From the passage on the workshop participants, extract the wording starting with "There were three" and going on through "material, they floundered.".

Article:
>>>>
There were three types of people who signed up for the workshops. There were guys like Exoticoption from Belgrade, who were normal and well-adjusted socially, but wanted to have greater flexibility and choice in meeting girls. There were guys who were uptight and set in their ways, like Cliff, who couldn't even handle having a nickname like everybody else. They tended to gather as much knowledge as they could but had trouble making even the smallest behavioral change. And then there were people like Papa—approach machines who compensated for a lack of social skills with a lack of social fears. Approach machines tended to improve the fastest, simply by following the flowchart of material they were given. But once they ran out of material, they floundered.

And this was going to be Papa's challenge. He was a soft-spoken Chinese pre-law student. He wore a checkered button-down shirt and jeans that were a size too large. They always seemed to arrive in a checkered button-down shirt and oversized jeans. And they always left in a loud shiny shirt, tight black synthetic pants, silver rings, and sunglasses pushed up on their heads. It was the player uniform, designed to convey sexuality, which was evidently synonymous with cheesiness.
<<<<
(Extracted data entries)
>>>>
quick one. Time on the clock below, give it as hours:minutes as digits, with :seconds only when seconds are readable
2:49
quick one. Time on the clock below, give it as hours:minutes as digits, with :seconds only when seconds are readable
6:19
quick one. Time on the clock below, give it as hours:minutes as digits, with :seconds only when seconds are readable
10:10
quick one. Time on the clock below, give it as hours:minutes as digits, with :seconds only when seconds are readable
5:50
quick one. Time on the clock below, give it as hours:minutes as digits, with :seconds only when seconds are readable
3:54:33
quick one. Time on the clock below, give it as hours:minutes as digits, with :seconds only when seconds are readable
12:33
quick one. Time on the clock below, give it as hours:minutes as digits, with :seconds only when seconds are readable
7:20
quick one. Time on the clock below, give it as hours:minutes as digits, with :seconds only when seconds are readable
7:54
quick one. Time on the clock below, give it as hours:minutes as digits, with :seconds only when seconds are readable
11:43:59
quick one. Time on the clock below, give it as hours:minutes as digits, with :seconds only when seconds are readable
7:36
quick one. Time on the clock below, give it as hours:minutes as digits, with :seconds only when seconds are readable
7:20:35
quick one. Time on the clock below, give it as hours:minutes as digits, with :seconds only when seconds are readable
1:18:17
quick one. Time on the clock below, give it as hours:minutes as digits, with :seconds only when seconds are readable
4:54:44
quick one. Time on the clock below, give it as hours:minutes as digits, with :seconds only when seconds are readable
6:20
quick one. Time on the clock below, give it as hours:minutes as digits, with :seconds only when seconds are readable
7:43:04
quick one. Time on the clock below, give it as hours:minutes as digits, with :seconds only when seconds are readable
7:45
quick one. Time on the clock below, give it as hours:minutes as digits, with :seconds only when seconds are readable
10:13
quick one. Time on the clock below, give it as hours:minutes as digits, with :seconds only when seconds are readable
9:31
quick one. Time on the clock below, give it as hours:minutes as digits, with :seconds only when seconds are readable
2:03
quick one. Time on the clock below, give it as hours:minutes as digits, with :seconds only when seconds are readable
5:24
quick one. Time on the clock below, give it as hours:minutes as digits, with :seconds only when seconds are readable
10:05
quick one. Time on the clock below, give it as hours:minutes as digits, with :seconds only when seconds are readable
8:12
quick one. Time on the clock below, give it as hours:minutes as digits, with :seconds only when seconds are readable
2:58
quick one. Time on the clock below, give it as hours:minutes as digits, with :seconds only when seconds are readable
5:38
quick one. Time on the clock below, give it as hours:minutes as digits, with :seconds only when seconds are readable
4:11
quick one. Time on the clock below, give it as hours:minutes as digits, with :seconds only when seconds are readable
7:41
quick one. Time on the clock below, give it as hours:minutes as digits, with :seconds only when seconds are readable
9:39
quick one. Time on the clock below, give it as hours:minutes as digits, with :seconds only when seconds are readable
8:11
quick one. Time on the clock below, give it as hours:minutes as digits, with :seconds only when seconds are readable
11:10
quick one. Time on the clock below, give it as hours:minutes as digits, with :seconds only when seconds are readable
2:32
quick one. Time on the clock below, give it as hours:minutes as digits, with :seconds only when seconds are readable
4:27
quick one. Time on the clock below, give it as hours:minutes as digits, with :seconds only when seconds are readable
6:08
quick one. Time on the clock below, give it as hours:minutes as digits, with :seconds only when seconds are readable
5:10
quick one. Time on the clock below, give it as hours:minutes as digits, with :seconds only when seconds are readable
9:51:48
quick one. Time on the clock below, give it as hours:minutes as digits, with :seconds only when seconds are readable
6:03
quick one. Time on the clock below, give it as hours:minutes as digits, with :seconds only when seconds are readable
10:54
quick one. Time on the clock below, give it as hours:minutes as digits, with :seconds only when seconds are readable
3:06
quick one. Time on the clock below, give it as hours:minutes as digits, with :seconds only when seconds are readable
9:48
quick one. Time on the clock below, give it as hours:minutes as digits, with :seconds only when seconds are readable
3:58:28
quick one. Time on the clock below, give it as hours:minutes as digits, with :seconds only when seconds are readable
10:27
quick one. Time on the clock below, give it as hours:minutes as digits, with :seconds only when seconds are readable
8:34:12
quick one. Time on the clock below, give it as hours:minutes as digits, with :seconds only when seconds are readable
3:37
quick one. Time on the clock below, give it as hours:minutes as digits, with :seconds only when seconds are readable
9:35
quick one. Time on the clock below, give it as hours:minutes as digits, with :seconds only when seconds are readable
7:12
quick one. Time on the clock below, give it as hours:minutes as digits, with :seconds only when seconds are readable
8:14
<<<<
Right answer:
There were three types of people who signed up for the workshops. There were guys like Exoticoption from Belgrade, who were normal and well-adjusted socially, but wanted to have greater flexibility and choice in meeting girls. There were guys who were uptight and set in their ways, like Cliff, who couldn't even handle having a nickname like everybody else. They tended to gather as much knowledge as they could but had trouble making even the smallest behavioral change. And then there were people like Papa—approach machines who compensated for a lack of social skills with a lack of social fears. Approach machines tended to improve the fastest, simply by following the flowchart of material they were given. But once they ran out of material, they floundered.